(THINGS TO DO)
a. In the guitar forum thread, reproduce word for word the passage that starts at "If you just" and ends after "need a 7 for.".
b. Answer these from the guitar forum thread:
(i) What are the D'Addario Light baritone gauges?
(ii) What scale length is the 6-string that toner owns?
(iii) According to Schecter's site, what strings should the C-7 have?

If you just want to chug and have tons of pickup options at your fingertips, then I say 6 string baritone.


----------



## MSS (Dec 19, 2019)

I avoided 7 strings for a long time and then I bought one. I was surprised at how easy the adjustment was. I rarely play my 6 strings anymore even for stuff I don’t need a 7 for.


----------



## duffbeer33 (Dec 19, 2019)

I do think they sound different, but perhaps just personal opinion -- to me the snarl of a baritone sounds meaner than a 7. Depends on the style you want to play. The D'Addario Light baritone gauges are 62-13, so for me, I like the sound of big chunky chords that come out of it. For faster, thrashier style riffs, I'd prefer thinner strings, so something like slinkys on a 7-string. That might somewhat contradict prior posts, but that's my experience. I strongly suggest taking a look at some used PRS Mushok baritones.


----------



## toner (Jan 1, 2020)

professionalism666 said:


> Hello everyone,
> Im new to this forum and can really use your advice on this.
> 
> If i want to play dropped A tunning, i have 2 options, either getting a 6 strings baritone guitar with of course thicker strings OR just 7 strings and dropping the low string one step back to A.
> ...



Many variables here.

I have a 26.5" 6-string, 25.5" seven strings and had a 27" seven string. The longer scales allow to use a lighter string gauge set which gives a somewhat clearer tone. 25.5" scale guitars tuned down require thicker strings/warmer tone.


----------



## chugzilla (Jun 15, 2022)

ok so i see its been over 2 years since the last reply.....i own both a schecter 2008 c-7 and a 2019 dean icon baritone....13-62 came on the baritone and the 7 string i put on 10-60 dunlop heavy core....in my opinion having both here at my house the baritone sounds way better in standard b and dropped a tuning....and i was shocked by that and on schecters site they say the c-7 should have 10-56 strings so im even heavier than they come with and the baritone sounds alot better...and for me personally getting used to the thicker neck on the 7 string is alot harder ... my left arm hurts for hours everytime im done playing it....no pain at all with the baritone...so ill be returning the 7 string to GC...hope this helps tc all n have a good day-year


----------



## CanserDYI (Jun 15, 2022)

chugzilla said:


> ok so i see its been over 2 years since the last reply.....i own both a schecter 2008 c-7 and a 2019 dean icon baritone....13-62 came on the baritone and the 7 string i put on 10-60 dunlop heavy core....in my opinion having both here at my house the baritone sounds way better in standard b and dropped a tuning....and i was shocked by that and on schecters site they say the c-7 should have 10-56 strings so im even heavier than they come with and the baritone sounds alot better...and for me personally getting used to the thicker neck on the 7 string is alot harder ... my left arm hurts for hours everytime im done playing it....no pain at all with the baritone...so ill be returning the 7 string to GC...hope this helps tc all n have a good day-year


I'm sorry man but you resurrected an old thread that's almost verbatim to another thread that's literally right underneath this one that's actively being conversed in. Might want to post on that one.


----------



## chugzilla (Jun 15, 2022)

haha thx man i just joined and found this thread by doing a google search


----------

(MATERIAL SUPPLIED)
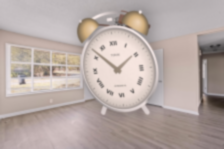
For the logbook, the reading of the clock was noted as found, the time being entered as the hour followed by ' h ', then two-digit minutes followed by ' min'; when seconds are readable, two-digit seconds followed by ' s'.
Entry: 1 h 52 min
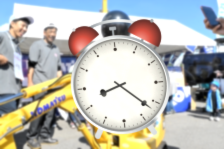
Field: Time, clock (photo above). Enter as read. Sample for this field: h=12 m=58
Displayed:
h=8 m=22
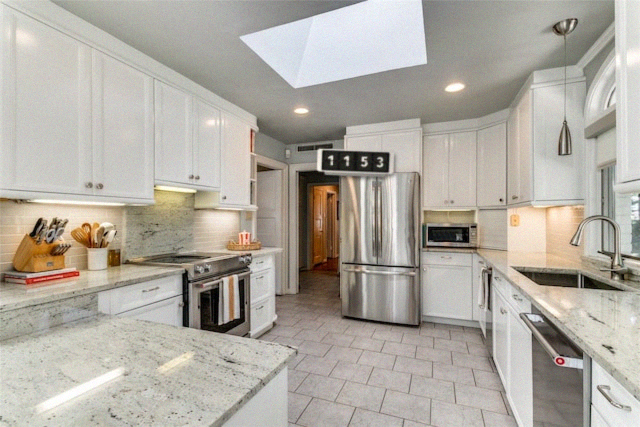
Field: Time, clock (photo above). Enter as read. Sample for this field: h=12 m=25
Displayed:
h=11 m=53
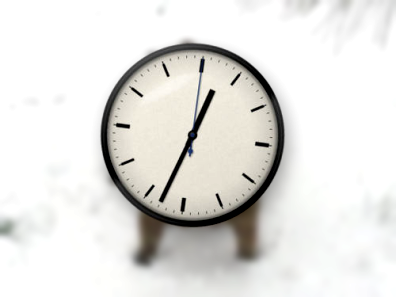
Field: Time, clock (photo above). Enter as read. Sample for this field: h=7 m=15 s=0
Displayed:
h=12 m=33 s=0
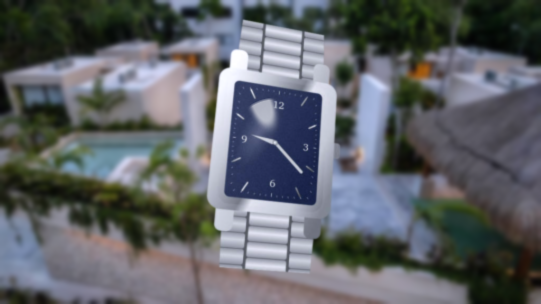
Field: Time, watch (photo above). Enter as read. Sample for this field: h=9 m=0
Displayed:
h=9 m=22
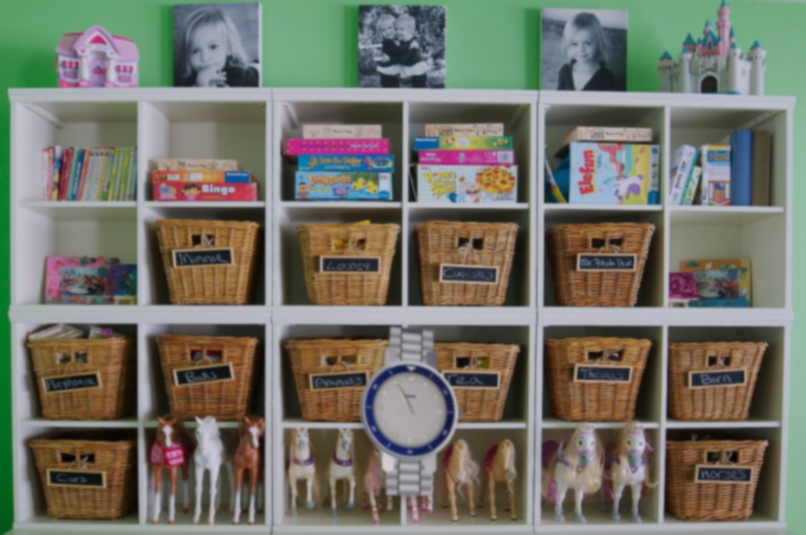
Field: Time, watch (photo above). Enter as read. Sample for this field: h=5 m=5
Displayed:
h=10 m=55
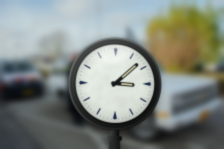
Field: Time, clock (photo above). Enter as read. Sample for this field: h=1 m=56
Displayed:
h=3 m=8
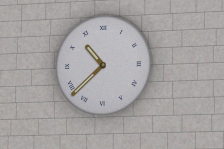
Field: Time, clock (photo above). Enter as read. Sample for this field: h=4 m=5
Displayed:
h=10 m=38
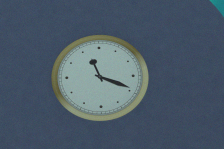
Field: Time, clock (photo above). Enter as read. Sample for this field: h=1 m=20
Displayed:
h=11 m=19
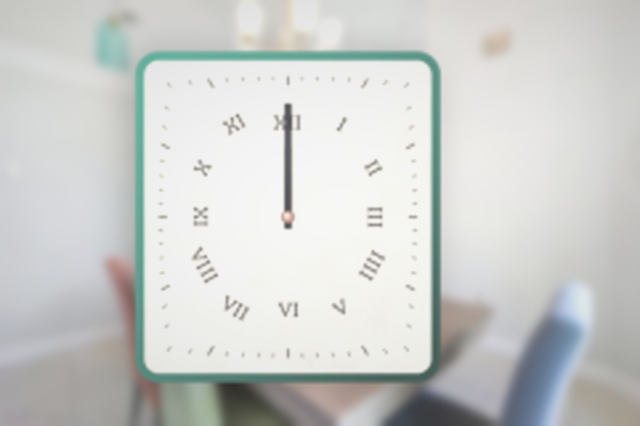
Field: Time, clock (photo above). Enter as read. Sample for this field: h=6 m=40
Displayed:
h=12 m=0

(TASK-BY-TASK ANSWERS)
a.
If you just want to chug and have tons of pickup options at your fingertips, then I say 6 string baritone.


----------



## MSS (Dec 19, 2019)

I avoided 7 strings for a long time and then I bought one. I was surprised at how easy the adjustment was. I rarely play my 6 strings anymore even for stuff I don’t need a 7 for.

b.
(i) 62-13
(ii) 26.5"
(iii) 10-56